I do the same on client projects — from audit through spec-driven changes to post-deploy verification. We'll discuss your stack and a realistic scope in 30 minutes.
Book a free consultationUseful Resources
- llmstxt.org — llms.txt spec
- securityheaders.com — security headers scanner
- Rich Results Test — Google's structured data validator
- PageSpeed Insights — Core Web Vitals lab + field data
- MDN — requestIdleCallback
- MDN — Content-Security-Policy
- Sentry Security Reports — CSP reports via Sentry
- Google Search Central — Article structured data
- Qamera AI — the project described in the case study
FAQ
Is every code-based site automatically better at SEO than WordPress?
No — a code-based stack gives you control, not results. Without a process (audit → spec → execute → verify), you'll end up with a worse site than a well-configured WordPress with Yoast. The argument of this article is this: a code-based stack lets you optimize the top 20% (CSP, llms.txt, sitemap-level hreflang, schema enrichment) that platforms don't expose. Whether you use it depends on your workflow.
What does spec-driven development mean in the context of SEO?
Spec-driven means every change starts with artifacts: proposal.md (what and why), design.md (how), specs/ (contracts), tasks.md (a list of steps) — before writing code. It works especially well in SEO because changes touch many layers (HTTP headers, HTML head, structured data, sitemap), and skipping the spec means AI generates 200 lines of code in the wrong place. I use the OpenSpec / OPSX workflow — details in a separate article.
Does llms.txt make sense in 2026 if my site isn't an AI tutorial?
Yes, but the ROI is lower. llms.txt works strongest for content that LLMs cite (tutorials, documentation, case studies). For e-commerce or portfolio the impact is smaller but still positive — the cost is 100-200 lines of a Node script, the benefit is presence in ChatGPT, Perplexity, and Claude Search grounding. The llms-full.txt file gets heavy at 100+ articles — at that scale, paginate or use top-articles-only.
How do I choose between one big PR and many small ones for SEO changes?
Single-PR makes sense with a single maintainer and thematically coherent changes (like the portfolio: 5 SEO pillars in one PR, 4h of work). Multi-PR is necessary with multiple maintainers, monorepo, and parallel work (like Qamera: 9 changes, 8 PRs, 5 days).

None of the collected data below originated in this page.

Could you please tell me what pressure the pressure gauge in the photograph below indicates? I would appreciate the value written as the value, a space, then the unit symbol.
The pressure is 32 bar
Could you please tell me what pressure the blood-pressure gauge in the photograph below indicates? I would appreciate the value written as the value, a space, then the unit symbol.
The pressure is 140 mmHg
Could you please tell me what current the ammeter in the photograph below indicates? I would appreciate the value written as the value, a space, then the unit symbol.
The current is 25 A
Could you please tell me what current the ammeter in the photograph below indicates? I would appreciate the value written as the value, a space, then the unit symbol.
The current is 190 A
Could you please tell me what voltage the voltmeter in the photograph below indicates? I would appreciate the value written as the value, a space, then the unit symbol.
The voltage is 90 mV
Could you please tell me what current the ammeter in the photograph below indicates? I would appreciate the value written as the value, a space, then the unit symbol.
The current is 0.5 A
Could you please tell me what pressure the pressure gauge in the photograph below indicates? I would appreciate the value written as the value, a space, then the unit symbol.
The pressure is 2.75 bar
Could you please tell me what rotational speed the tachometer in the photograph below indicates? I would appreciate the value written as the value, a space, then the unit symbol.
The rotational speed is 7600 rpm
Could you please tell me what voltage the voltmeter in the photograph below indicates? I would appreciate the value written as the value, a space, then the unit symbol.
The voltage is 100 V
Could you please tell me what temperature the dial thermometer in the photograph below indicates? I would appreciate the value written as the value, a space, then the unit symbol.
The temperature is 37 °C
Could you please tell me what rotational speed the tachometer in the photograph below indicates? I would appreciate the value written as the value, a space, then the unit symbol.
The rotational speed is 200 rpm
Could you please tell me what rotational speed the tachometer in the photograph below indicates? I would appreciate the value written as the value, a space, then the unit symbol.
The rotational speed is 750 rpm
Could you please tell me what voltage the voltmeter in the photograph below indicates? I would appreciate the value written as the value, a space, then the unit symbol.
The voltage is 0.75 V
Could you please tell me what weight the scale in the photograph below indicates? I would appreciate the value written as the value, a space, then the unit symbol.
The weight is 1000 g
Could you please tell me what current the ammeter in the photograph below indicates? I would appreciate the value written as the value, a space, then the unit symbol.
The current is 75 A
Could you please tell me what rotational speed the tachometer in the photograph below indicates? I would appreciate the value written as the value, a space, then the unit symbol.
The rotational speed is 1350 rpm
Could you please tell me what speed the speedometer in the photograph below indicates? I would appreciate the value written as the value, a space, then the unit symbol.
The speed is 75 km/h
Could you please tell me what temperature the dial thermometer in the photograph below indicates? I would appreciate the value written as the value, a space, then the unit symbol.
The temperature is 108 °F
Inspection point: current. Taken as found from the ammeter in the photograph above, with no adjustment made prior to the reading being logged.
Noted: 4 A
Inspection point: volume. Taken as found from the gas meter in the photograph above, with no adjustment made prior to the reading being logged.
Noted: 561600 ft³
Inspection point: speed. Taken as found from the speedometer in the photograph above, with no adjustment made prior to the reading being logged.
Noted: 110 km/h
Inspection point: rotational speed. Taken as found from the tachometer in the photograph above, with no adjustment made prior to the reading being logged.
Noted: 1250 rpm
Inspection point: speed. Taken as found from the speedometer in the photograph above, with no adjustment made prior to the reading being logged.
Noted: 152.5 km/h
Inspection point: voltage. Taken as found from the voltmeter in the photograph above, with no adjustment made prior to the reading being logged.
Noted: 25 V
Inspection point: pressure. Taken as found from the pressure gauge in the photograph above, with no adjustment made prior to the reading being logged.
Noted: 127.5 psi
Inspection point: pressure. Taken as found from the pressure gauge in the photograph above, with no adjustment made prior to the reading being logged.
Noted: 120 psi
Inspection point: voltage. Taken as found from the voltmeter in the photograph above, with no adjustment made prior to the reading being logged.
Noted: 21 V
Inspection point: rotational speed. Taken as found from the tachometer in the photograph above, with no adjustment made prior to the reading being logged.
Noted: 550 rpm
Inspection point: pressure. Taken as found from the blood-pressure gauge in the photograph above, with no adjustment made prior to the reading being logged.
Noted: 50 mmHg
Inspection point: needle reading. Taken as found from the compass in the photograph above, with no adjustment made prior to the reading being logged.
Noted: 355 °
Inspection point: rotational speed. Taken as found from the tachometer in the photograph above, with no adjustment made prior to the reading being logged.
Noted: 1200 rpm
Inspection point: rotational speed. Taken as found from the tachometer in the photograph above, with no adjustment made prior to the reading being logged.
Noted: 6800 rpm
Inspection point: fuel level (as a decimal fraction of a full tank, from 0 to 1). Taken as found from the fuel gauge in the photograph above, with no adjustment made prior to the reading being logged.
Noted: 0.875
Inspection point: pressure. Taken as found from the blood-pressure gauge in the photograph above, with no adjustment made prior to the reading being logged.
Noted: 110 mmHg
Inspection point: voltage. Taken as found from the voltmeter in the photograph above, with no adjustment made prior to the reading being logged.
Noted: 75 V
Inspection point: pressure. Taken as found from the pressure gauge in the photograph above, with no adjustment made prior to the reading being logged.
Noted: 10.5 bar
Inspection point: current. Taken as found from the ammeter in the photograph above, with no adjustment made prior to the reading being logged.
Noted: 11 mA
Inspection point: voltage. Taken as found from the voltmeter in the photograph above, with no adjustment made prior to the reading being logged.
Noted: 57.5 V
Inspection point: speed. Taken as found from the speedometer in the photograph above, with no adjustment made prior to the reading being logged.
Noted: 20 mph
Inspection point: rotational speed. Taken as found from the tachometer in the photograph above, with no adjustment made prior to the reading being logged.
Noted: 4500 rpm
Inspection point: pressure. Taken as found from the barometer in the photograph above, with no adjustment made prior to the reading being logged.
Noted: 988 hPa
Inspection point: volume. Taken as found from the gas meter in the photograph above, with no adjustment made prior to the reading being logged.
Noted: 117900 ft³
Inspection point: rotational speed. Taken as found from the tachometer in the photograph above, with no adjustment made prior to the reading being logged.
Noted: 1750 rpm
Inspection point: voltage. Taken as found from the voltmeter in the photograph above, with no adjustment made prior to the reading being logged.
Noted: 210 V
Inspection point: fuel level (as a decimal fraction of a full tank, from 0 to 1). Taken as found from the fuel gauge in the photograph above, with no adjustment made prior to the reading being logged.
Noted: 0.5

The criterion: do the changes touch the same files (conflict = split) and is reviewing the whole realistic in one pass (>500 lines diff = split).
Does an AI workflow replace code review on SEO changes?
No — it complements it. On Qamera, Copilot review on a PR caught three valid issues (placeholder Sentry DSN, missing preview env var, unused import) that the spec-driven workflow didn't catch. An AI workflow speeds up generating code that conforms to the spec, but a second pair of eyes (human or AI reviewer) still catches the difference between "the code does what the spec says" and "the code does what the spec says, in a way that's safe for production".